Dataset entries
════

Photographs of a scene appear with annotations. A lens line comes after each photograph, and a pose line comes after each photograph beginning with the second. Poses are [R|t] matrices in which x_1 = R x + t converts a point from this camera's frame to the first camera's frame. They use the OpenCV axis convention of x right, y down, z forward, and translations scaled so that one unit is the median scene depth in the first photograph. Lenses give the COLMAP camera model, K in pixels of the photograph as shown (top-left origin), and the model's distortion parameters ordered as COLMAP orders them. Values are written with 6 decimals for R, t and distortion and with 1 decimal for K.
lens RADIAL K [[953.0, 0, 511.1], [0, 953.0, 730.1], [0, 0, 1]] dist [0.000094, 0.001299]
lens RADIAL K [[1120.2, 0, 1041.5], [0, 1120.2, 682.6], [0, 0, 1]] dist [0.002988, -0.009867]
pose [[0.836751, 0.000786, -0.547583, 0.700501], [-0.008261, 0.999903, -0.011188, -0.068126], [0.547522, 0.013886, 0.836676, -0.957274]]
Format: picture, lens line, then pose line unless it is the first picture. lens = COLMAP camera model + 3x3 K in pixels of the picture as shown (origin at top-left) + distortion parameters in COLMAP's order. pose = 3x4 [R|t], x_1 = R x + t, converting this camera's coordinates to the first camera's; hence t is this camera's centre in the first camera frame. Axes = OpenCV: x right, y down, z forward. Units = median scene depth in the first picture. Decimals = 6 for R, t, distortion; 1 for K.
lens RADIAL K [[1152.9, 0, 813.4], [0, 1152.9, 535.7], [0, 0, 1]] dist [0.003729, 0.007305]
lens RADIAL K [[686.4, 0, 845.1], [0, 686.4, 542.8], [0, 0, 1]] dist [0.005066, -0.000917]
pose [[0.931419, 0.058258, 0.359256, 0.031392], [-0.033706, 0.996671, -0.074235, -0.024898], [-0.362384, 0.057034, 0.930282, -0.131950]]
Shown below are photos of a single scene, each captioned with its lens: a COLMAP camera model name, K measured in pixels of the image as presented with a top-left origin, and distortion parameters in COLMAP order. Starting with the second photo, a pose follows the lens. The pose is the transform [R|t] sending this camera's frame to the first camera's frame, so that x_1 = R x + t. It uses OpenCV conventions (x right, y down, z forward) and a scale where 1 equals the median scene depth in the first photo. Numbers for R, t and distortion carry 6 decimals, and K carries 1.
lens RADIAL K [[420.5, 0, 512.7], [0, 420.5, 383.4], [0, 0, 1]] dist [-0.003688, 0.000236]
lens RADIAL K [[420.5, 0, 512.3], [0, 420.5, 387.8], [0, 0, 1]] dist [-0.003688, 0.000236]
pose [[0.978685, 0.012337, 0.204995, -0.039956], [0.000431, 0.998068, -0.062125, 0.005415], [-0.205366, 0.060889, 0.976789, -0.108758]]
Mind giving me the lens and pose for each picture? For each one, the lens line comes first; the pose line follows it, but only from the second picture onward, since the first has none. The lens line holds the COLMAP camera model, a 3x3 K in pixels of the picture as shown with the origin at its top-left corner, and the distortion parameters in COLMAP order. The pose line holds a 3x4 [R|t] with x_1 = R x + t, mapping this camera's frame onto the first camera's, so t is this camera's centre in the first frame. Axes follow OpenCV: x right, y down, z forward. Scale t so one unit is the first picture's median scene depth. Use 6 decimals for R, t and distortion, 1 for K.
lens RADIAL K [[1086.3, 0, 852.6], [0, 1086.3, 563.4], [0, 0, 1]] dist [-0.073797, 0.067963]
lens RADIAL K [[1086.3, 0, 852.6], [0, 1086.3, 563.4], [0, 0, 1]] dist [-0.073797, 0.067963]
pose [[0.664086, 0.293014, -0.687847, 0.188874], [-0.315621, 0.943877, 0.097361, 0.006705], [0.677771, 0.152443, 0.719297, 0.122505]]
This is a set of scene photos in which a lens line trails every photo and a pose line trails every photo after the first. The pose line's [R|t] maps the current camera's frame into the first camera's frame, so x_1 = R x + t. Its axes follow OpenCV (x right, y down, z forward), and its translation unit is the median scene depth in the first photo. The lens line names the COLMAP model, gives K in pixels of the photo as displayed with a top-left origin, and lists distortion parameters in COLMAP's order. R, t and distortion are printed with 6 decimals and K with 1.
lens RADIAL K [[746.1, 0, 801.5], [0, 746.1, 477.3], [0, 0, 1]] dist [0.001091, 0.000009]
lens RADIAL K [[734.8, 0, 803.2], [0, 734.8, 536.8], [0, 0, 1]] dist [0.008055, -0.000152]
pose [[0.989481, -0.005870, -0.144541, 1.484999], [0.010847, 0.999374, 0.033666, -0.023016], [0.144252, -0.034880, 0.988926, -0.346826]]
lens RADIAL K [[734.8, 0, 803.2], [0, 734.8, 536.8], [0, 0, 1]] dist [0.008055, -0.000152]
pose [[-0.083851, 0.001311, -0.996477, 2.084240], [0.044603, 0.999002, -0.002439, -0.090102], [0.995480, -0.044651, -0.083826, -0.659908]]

════

Having found the line with "This is a set", transcribe it and each line after it to the end of the entries, with no other lines.

This is a set of scene photos in which a lens line trails every photo and a pose line trails every photo after the first. The pose line's [R|t] maps the current camera's frame into the first camera's frame, so x_1 = R x + t. Its axes follow OpenCV (x right, y down, z forward), and its translation unit is the median scene depth in the first photo. The lens line names the COLMAP model, gives K in pixels of the photo as displayed with a top-left origin, and lists distortion parameters in COLMAP's order. R, t and distortion are printed with 6 decimals and K with 1.
lens RADIAL K [[746.1, 0, 801.5], [0, 746.1, 477.3], [0, 0, 1]] dist [0.001091, 0.000009]
lens RADIAL K [[734.8, 0, 803.2], [0, 734.8, 536.8], [0, 0, 1]] dist [0.008055, -0.000152]
pose [[0.989481, -0.005870, -0.144541, 1.484999], [0.010847, 0.999374, 0.033666, -0.023016], [0.144252, -0.034880, 0.988926, -0.346826]]
lens RADIAL K [[734.8, 0, 803.2], [0, 734.8, 536.8], [0, 0, 1]] dist [0.008055, -0.000152]
pose [[-0.083851, 0.001311, -0.996477, 2.084240], [0.044603, 0.999002, -0.002439, -0.090102], [0.995480, -0.044651, -0.083826, -0.659908]]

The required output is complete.